Ronald Reagan: Yes and my heart is saddened to think of them. But I know what I saw and I know God's mercy that gave me an opportunity. And I'm grateful, I'm thankful to be here with you today.
Sid Roth: You have found such power in the name of Jesus.
Ronald Reagan: Yes.
Sid Roth: That you have recently prayed for people. Tell me what's happened.
Ronald Reagan: Yes. Three months ago in Pikeville, Tennessee, a family brings a six-month old child, Colin Pressley, complete cerebral palsy, can't hold the head up on its body, just flopping around. After prayer and anointing with oil, the child is totally, instantly healed from cerebral palsy.
Sid Roth: Instantly before your eyes?
Ronald Reagan: Instantly.
Sid Roth: Did you see this happen?
Ronald Reagan: Yes, yes.
Sid Roth: What's it feel like to see a little child that's crippled become whole?
Ronald Reagan: Joy, unspeakable and full of glory. Can't explain it. To God be the glory.
Sid Roth: Tell me about someone else that was healed.
Ronald Reagan: Two months ago in Lexington, Tennessee, a teenager with 17 plantar warts on his feet, he can't walk, can't go to school, he comes forward. We pray for him and every one of those warts leave. He's scheduled for surgery the next day, but God removes them instantly and they're gone.
Sid Roth: When things like that happen instantly, what do you feel like?
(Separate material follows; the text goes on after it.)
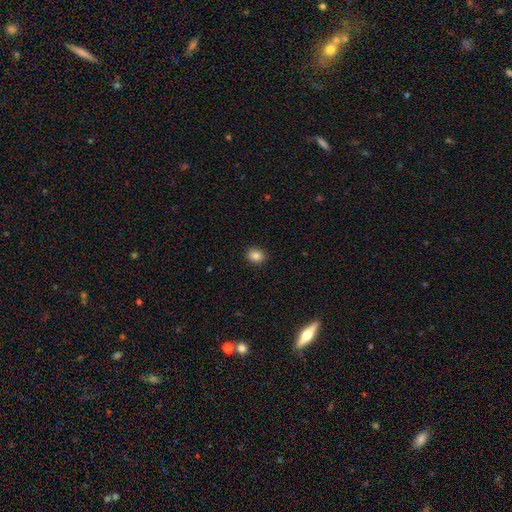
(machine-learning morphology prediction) type=smooth (85%); roundness=round (55%); merging=none (91%).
Ronald Reagan: My life is only spared to be a vessel of God. I would have been in Hell. What time I have on this earth is to heal the sick, set the captives free, speak the name of Jesus in deliverance to whosoever–
Sid Roth: And if someone said to you, Ron Reagan, you imagined that Hell thing, you were hallucinating, what would you say?
Ronald Reagan: I was there. You can't argue with experience. It doesn't matter how educated. I've sat down with psychologists, and psychiatrists and theologians, and I have spoken with them, and I have talked with them. I know where I was at and I know it was the mercy of God that delivered me.
Sid Roth: And it is the mercy of God. It is literally the mercy of God that has you watching us right now because Hell is real. Heaven is real. God is real. Jesus is real.
Ronald Reagan: Yes.
Sid Roth: But you settle for cheap religion. You settle for ritual and tradition. God is bigger than your ritual. God is bigger than your tradition. God is bigger than your religion. You can know Him, but your sins are separating you from your God. If you will repent, tell God you are sorry and you're going to turn from your sin with His help and believe that Jesus has washed every one of your sins away, and then with your mouth say, Jesus, You are my Lord and Savior. Lord Jesus, come live inside of me, and I pray in the name of Jesus that everyone whose heart is after God right now would receive the confirmation of the Holy Spirit upon you right now, be filled with the Spirit of the Living God in Jesus' name. And a back was healed instantly. Be free. Be free! You know the truth. The truth has set you free.